> Document segment:
You may have noticed and/or been confused by the convention used here in which lens performance is addressed by ‘Zones’ rather than the more commonplace ‘centre, edge and corner’ designation. At the risk of treading on the toes of Ansel Adams of Fred Archer, I feel that this, more empirically explicit, system is helpful. Here’s why . . .

Rectangular image formats are  masks: lenses throw fuzzy, circular puddles of light. In assessing lens performance, failure to think radially leads to misjudgment. Consider the MTF chart: it depicts (for a flat target) resolution (on the Y axis) at distances from the image centre. Dividing the chart into concentric rings of fixed radii enables us to compare lenses designed for different formats on a level playing field, and better connect MTF charts to real-world photography.

> Input data:
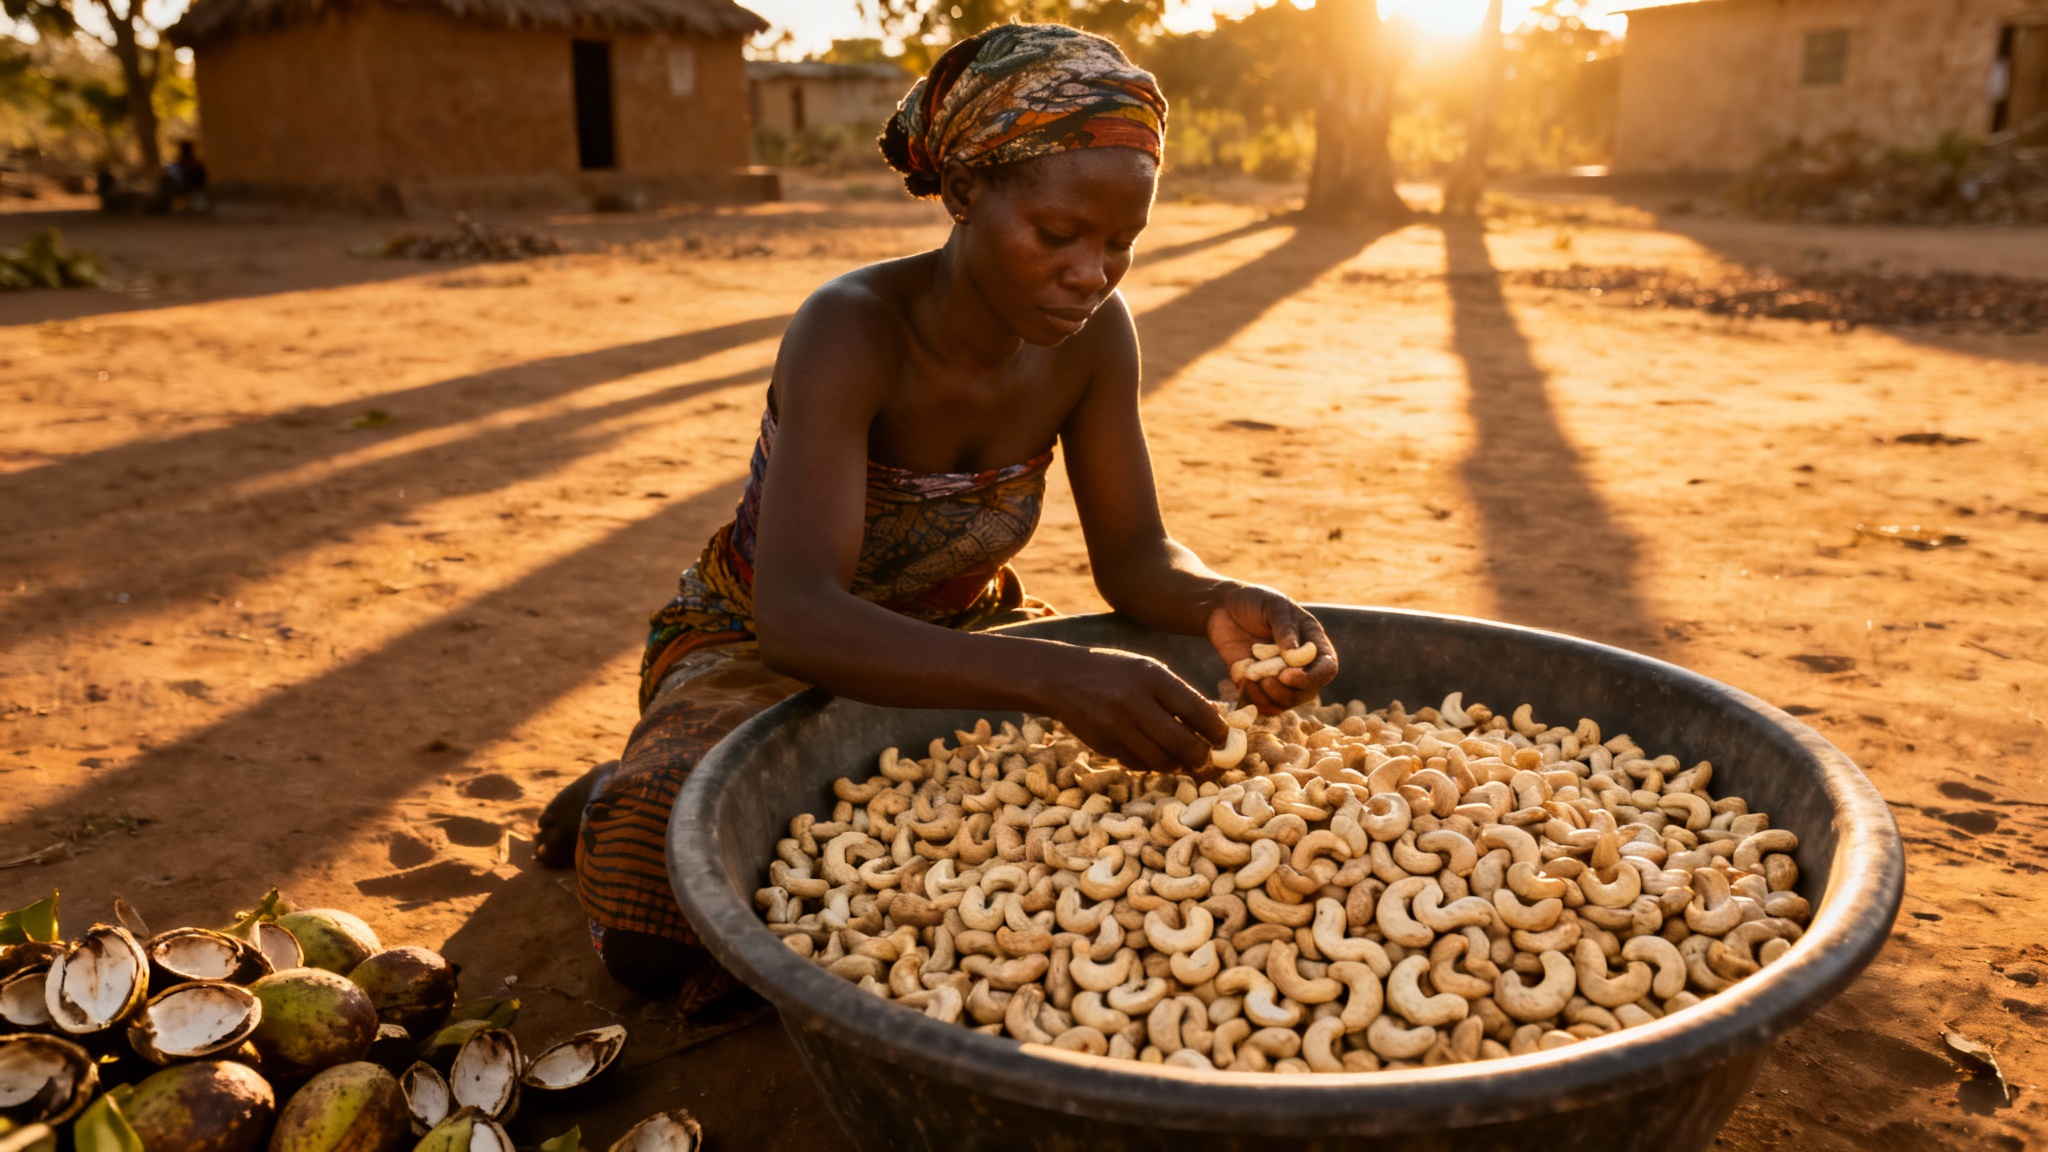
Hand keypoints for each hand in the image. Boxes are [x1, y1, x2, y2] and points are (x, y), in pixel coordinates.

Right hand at [1040, 647, 1229, 774]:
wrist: (1061, 678)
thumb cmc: (1114, 672)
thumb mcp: (1146, 669)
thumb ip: (1176, 693)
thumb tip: (1213, 720)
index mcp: (1151, 676)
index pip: (1197, 710)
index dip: (1217, 730)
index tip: (1224, 739)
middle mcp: (1135, 702)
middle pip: (1182, 742)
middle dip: (1202, 757)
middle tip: (1209, 758)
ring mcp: (1117, 726)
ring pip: (1162, 760)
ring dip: (1179, 765)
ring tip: (1186, 761)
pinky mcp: (1105, 745)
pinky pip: (1139, 764)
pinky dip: (1154, 765)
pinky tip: (1158, 756)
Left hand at [1206, 584, 1338, 712]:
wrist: (1222, 607)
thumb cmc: (1253, 601)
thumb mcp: (1272, 606)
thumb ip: (1285, 628)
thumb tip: (1295, 655)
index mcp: (1312, 643)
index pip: (1327, 668)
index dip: (1312, 678)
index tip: (1286, 675)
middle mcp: (1300, 664)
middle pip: (1308, 692)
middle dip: (1287, 692)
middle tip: (1263, 680)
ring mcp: (1279, 677)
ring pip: (1286, 702)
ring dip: (1269, 698)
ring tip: (1250, 680)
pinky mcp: (1259, 686)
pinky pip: (1263, 705)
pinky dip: (1254, 702)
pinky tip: (1243, 684)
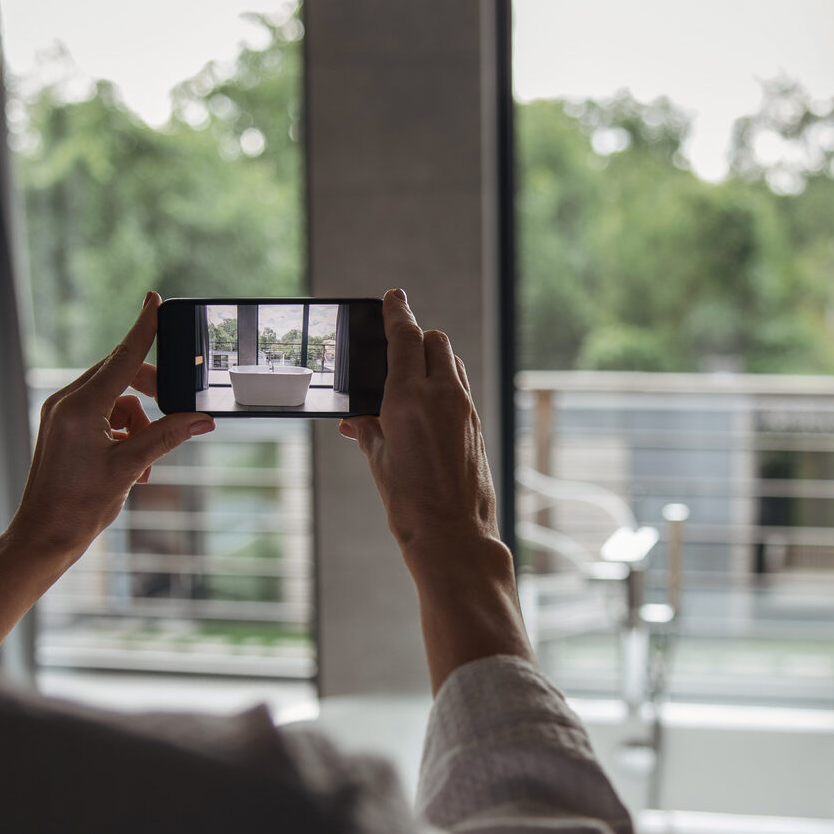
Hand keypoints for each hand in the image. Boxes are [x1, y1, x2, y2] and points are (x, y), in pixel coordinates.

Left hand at [0, 292, 211, 665]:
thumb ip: (167, 436)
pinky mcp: (63, 428)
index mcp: (80, 407)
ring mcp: (62, 414)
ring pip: (116, 398)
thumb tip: (202, 419)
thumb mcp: (130, 468)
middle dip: (151, 394)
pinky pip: (103, 415)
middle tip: (178, 412)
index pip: (122, 357)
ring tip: (146, 461)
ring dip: (139, 422)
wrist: (43, 536)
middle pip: (121, 375)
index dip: (143, 328)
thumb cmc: (79, 506)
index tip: (154, 299)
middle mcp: (66, 403)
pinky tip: (132, 464)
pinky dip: (124, 432)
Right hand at [338, 288, 498, 558]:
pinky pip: (461, 388)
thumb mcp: (378, 461)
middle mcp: (442, 395)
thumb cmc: (409, 503)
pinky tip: (428, 408)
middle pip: (434, 341)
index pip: (406, 337)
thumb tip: (356, 420)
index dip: (398, 311)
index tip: (394, 296)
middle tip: (396, 348)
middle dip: (416, 337)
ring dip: (433, 360)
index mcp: (409, 398)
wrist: (454, 537)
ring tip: (411, 379)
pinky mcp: (477, 425)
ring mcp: (465, 409)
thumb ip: (368, 429)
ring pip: (452, 362)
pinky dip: (445, 385)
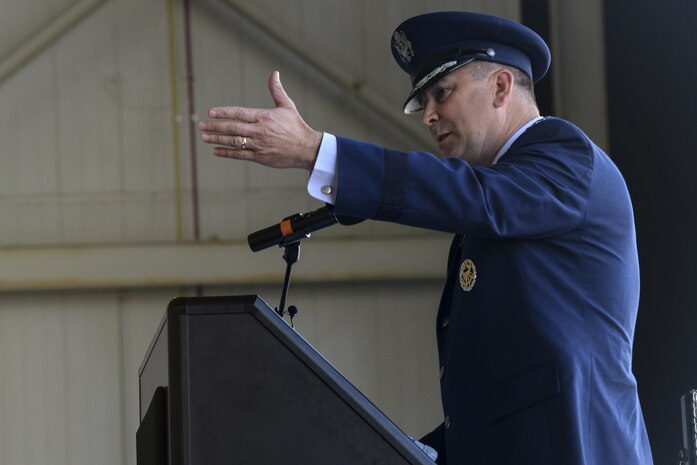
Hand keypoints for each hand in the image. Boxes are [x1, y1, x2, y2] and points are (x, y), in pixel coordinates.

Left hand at [199, 71, 322, 170]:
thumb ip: (277, 90)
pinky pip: (240, 155)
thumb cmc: (296, 126)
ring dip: (217, 140)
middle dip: (214, 127)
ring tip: (204, 137)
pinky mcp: (260, 157)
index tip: (211, 112)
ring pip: (233, 142)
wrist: (306, 149)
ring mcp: (259, 145)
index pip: (239, 113)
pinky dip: (227, 153)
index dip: (224, 112)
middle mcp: (259, 131)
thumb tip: (274, 73)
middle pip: (232, 128)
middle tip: (201, 126)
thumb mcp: (287, 106)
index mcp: (264, 117)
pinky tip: (216, 151)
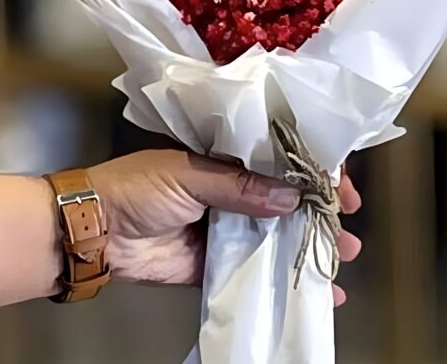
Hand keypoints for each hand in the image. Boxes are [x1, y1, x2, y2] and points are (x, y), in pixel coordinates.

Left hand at [88, 150, 362, 304]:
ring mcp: (228, 227)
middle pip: (287, 196)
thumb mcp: (188, 173)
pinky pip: (259, 270)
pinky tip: (319, 291)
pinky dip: (287, 279)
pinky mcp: (218, 263)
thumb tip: (293, 198)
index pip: (279, 155)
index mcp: (225, 155)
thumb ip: (240, 186)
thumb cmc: (138, 186)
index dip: (312, 166)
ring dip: (312, 243)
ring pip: (279, 234)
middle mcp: (233, 188)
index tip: (338, 183)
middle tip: (348, 221)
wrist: (97, 232)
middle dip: (321, 208)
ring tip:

> Assigned task 1:
In the passage on lens zones, translate this sentence into Spanish: "In assessing lens performance, failure to think radially leads to misjudgment."
> Assigned task 2:
Write out the part of the lens zones passage starting at "You may have" and ending at "to real-world photography.".
> Assigned task 3:
Answer these from the lens zones passage:
(a) What term does the convention use for lens performance in place of "centre, edge and corner"?
(b) What do lenses throw, according to the passage?
(c) What does the MTF chart show on its Y axis?

> Response area 1:
Al evaluar el rendimiento de un objetivo, no pensar de forma radial conduce a juicios erróneos.

> Response area 2:
You may have noticed and/or been confused by the convention used here in which lens performance is addressed by ‘Zones’ rather than the more commonplace ‘centre, edge and corner’ designation. At the risk of treading on the toes of Ansel Adams of Fred Archer, I feel that this, more empirically explicit, system is helpful. Here’s why . . .

Rectangular image formats are  masks: lenses throw fuzzy, circular puddles of light. In assessing lens performance, failure to think radially leads to misjudgment. Consider the MTF chart: it depicts (for a flat target) resolution (on the Y axis) at distances from the image centre. Dividing the chart into concentric rings of fixed radii enables us to compare lenses designed for different formats on a level playing field, and better connect MTF charts to real-world photography.

> Response area 3:
(a) Zones
(b) Fuzzy, circular puddles of light
(c) Resolution